How can you tell who your real friends are? What criteria do you use to discriminate between casual and serious friends? Is a real friend someone you’d hit up if you needed to borrow $1000 in a pinch? Or someone you’d talk with before making a major life decision? Or someone you’d call at 2:00 a.m. during a crisis?

Joseph Heller’s novel, “Good as Gold,” contemplates a different type of criteria for friendship in the question “Who would hide me?” The question is asked from the viewpoint of a Jewish person living with the memory of Germany during Hitler’s regime.
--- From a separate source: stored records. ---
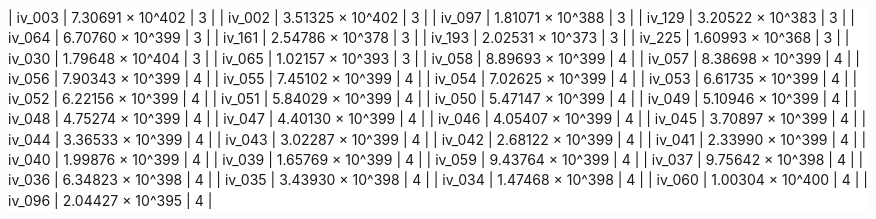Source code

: | iv_003 | 7.30691 × 10^402 | 3 |
| iv_002 | 3.51325 × 10^402 | 3 |
| iv_097 | 1.81071 × 10^388 | 3 |
| iv_129 | 3.20522 × 10^383 | 3 |
| iv_064 | 6.70760 × 10^399 | 3 |
| iv_161 | 2.54786 × 10^378 | 3 |
| iv_193 | 2.02531 × 10^373 | 3 |
| iv_225 | 1.60993 × 10^368 | 3 |
| iv_030 | 1.79648 × 10^404 | 3 |
| iv_065 | 1.02157 × 10^393 | 3 |
| iv_058 | 8.89693 × 10^399 | 4 |
| iv_057 | 8.38698 × 10^399 | 4 |
| iv_056 | 7.90343 × 10^399 | 4 |
| iv_055 | 7.45102 × 10^399 | 4 |
| iv_054 | 7.02625 × 10^399 | 4 |
| iv_053 | 6.61735 × 10^399 | 4 |
| iv_052 | 6.22156 × 10^399 | 4 |
| iv_051 | 5.84029 × 10^399 | 4 |
| iv_050 | 5.47147 × 10^399 | 4 |
| iv_049 | 5.10946 × 10^399 | 4 |
| iv_048 | 4.75274 × 10^399 | 4 |
| iv_047 | 4.40130 × 10^399 | 4 |
| iv_046 | 4.05407 × 10^399 | 4 |
| iv_045 | 3.70897 × 10^399 | 4 |
| iv_044 | 3.36533 × 10^399 | 4 |
| iv_043 | 3.02287 × 10^399 | 4 |
| iv_042 | 2.68122 × 10^399 | 4 |
| iv_041 | 2.33990 × 10^399 | 4 |
| iv_040 | 1.99876 × 10^399 | 4 |
| iv_039 | 1.65769 × 10^399 | 4 |
| iv_059 | 9.43764 × 10^399 | 4 |
| iv_037 | 9.75642 × 10^398 | 4 |
| iv_036 | 6.34823 × 10^398 | 4 |
| iv_035 | 3.43930 × 10^398 | 4 |
| iv_034 | 1.47468 × 10^398 | 4 |
| iv_060 | 1.00304 × 10^400 | 4 |
| iv_096 | 2.04427 × 10^395 | 4 |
As that person weighs his relationships with his Gentile friends, the ultimate criteria of friendship becomes, “Would he risk his skin to hide me if the Nazis came knocking again?” The darker side of this friendship question is “Who would betray me? Who would sell me out?”

Jesus once entertained a similar question: “Who is my neighbor?” The lawyer asking the question was really wanting to know, “What are the limits of neighborliness? At what point am I absolved from my responsibility toward others?” The answer Jesus provided, in the form of the parable of the Good Samaritan, was not one the lawyer was hoping to hear. He concluded, based on Jesus’ story, that a neighbor is “one who shows mercy.” Jesus then replied, “Go and do likewise.”

Who is my neighbor? Who is my friend? Jesus and Joseph Heller both emphasize safety and protection as vital parts of neighborliness and friendship. The Samaritan who responds to the needs of the roadside robbery victim and the Gentile who welcomes in his vulnerable Jewish friend are both taking risks to provide safety and shelter. A true friend is someone who provides the shelter of friendship, even when it’s inconvenient or costly.

Jesus modeled this type of deep friendship. He told his followers that “No one has greater love than this, to lay down one’s life for one’s friends.” Then he lay down his life for them and for all humankind. The apostle Paul tells the Colossian believers that “your life is now hidden with Christ in God,” describing the effects of their baptism in sheltering them in Christ.

I conclude with two questions for your reflection. First, who would hide you? Who is hiding you in the shelter of their friendship? Second, who are you hiding? Whom are you welcoming within the mercy of your protective loyalty?